L'ordonnance transpose, enfin, l'exception instaurée par l'article 6 de la directive à des fins de conservation du patrimoine culturel pour les logiciels et bases de données (art. L. 122-6-1, V et L. 342-3, 5° du CPI), sachant que les exceptions prévues au 8° de l'article L. 122-5 et au 7° de l'article 211-3 du CPI permettent d'ores et déjà aux institutions du patrimoine culturel de reproduire des œuvres et des objets protégés par le droit voisin à des fins de conservation et dans la mesure nécessaire à cette conservation.
Il reviendra à l'Autorité de régulation de la communication audiovisuelle et numérique (ARCOM) de garantir, à compter du 1er janvier prochain, le bénéfice effectif de ces exceptions, au regard notamment de la mise en œuvre de mesures techniques de protection.
Œuvres indisponibles et licences collectives étendues
L’ordonnance vise ensuite à élargir l’accès aux œuvres par le biais de licences collectives. À ce titre, elle instaure un nouveau système permettant aux institutions du patrimoine culturel, comme les bibliothèques, les musées et les archives, à numériser et à diffuser, y compris en ligne et par-delà les frontières dans l’Union européenne, des œuvres dont elles disposent mais qui sont indisponibles dans le commerce. L'article 5 de l'ordonnance définit la notion d'œuvre indisponible (article L. 138-1 du CPI).
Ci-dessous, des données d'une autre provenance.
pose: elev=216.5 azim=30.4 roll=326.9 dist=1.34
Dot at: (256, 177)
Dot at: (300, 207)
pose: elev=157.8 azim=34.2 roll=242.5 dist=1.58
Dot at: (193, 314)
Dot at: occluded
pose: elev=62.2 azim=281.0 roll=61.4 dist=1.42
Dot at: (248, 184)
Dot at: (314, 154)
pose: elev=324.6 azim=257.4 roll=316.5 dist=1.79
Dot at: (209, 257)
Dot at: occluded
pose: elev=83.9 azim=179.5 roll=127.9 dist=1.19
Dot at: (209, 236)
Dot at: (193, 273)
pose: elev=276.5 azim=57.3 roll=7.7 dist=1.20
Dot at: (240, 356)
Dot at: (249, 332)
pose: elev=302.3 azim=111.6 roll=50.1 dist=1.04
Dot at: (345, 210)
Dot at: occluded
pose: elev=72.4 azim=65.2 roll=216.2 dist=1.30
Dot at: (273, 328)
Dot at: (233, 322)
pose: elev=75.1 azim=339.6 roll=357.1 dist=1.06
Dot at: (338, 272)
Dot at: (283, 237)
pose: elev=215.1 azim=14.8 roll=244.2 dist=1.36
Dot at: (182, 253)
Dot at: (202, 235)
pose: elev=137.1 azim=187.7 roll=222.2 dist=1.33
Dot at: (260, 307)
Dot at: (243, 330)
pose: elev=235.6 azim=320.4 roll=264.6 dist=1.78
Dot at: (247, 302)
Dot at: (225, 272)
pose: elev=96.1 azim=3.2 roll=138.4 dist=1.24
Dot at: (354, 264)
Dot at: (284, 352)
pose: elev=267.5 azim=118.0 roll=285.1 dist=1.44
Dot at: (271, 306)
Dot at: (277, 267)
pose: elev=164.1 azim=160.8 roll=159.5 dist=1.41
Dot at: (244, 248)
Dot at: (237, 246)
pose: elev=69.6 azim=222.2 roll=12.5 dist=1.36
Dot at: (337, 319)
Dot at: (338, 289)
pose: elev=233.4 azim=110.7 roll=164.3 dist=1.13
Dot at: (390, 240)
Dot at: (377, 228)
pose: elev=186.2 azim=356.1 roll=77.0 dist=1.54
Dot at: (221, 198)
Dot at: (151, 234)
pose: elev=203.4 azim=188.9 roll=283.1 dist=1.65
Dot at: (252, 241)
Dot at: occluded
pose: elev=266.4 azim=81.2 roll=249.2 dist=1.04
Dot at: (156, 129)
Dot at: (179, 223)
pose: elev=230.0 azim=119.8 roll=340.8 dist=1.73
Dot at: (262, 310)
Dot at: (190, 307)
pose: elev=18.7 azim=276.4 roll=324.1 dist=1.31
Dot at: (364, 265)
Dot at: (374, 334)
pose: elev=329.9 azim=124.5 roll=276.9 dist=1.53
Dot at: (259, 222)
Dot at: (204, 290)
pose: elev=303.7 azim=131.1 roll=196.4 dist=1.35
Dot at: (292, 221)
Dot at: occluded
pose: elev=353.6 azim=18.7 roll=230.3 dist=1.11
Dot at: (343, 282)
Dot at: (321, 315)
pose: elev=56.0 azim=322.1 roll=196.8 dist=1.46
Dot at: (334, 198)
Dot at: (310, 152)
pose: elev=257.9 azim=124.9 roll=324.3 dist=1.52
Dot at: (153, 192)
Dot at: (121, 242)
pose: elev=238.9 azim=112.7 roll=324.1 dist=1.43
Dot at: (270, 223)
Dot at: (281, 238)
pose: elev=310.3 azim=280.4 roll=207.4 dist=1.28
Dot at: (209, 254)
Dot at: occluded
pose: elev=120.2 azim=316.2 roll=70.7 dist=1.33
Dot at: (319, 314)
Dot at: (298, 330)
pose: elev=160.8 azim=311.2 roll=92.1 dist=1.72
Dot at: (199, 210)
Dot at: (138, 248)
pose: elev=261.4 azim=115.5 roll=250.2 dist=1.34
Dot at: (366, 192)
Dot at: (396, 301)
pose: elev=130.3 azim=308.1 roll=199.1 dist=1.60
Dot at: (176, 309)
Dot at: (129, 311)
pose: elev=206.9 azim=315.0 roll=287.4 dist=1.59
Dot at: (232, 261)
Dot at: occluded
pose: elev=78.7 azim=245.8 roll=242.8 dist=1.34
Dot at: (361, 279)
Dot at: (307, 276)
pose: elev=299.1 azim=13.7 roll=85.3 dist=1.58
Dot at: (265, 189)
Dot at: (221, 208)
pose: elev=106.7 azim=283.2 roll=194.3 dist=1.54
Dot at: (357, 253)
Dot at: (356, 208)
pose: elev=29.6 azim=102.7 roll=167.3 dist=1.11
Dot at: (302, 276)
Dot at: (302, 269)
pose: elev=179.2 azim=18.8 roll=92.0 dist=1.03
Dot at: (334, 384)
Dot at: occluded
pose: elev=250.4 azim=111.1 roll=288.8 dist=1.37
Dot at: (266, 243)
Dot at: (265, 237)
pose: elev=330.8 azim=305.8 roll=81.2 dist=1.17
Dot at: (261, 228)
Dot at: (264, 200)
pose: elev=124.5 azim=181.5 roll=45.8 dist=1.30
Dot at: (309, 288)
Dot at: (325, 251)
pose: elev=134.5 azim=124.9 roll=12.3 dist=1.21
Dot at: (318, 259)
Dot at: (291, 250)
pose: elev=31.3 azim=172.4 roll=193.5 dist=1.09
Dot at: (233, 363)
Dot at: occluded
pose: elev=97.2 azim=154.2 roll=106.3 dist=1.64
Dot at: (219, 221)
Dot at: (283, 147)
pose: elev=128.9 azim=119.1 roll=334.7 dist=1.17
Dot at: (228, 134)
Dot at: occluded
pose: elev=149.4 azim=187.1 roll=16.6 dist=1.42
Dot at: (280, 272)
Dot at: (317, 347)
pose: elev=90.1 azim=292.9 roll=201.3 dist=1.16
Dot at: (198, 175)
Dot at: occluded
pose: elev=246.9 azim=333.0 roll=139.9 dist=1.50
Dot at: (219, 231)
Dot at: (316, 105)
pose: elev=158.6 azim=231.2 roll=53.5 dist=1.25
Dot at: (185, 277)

Le texte consacre, enfin, une règle spécifique relative à l’octroi de licences collectives étendues. Par ce mécanisme, il s’agit de permettre à un organisme de gestion collective de négocier un accord non seulement au profit de ses membres mais aussi des auteurs non adhérents dès lors que cet organisme est représentatif des œuvres concernées (les auteurs non adhérents ayant par ailleurs la faculté de se retirer du dispositif). Le recours aux licences collectives étendues n'est possible que dans les cas où l'exercice individuel et la gestion collective classique ne permettent pas d'apporter des réponses satisfaisantes au regard de l'ampleur de l'utilisation des œuvres. C'est, entre autres, pour cette raison que l'ordonnance définit strictement les domaines pour lesquels le mécanisme de licence étendue est retenu.
L'article 1er de l'ordonnance prévoit ainsi la possibilité de recourir à de telles licences afin d'autoriser les établissements d'enseignement à exploiter des œuvres sous une forme numérique à des fins d'illustration, dans le cadre de l'enseignement. La conclusion de licences collectives étendues est également prévue aux articles 4 et 6 de l’ordonnance en ce qui concerne l'exploitation des œuvres des arts visuels par les plateformes de partage de contenus, d'une part, et dans le cadre des travaux scientifiques publiés de manière ouverte sur internet, d'autre part.
Enfin, l'article 3 de l'ordonnance tire parti de la possibilité offerte par la directive de mettre en œuvre des mécanismes d'octroi de licences collectives ayant un effet étendu pour modifier les dispositions issues de la loi n° 2012-287 du 1er mars 2012 relative à l'exploitation numérique des livres indisponibles du xxe siècle afin d'assurer sa conformité avec les exigences tirées du droit de l'Union.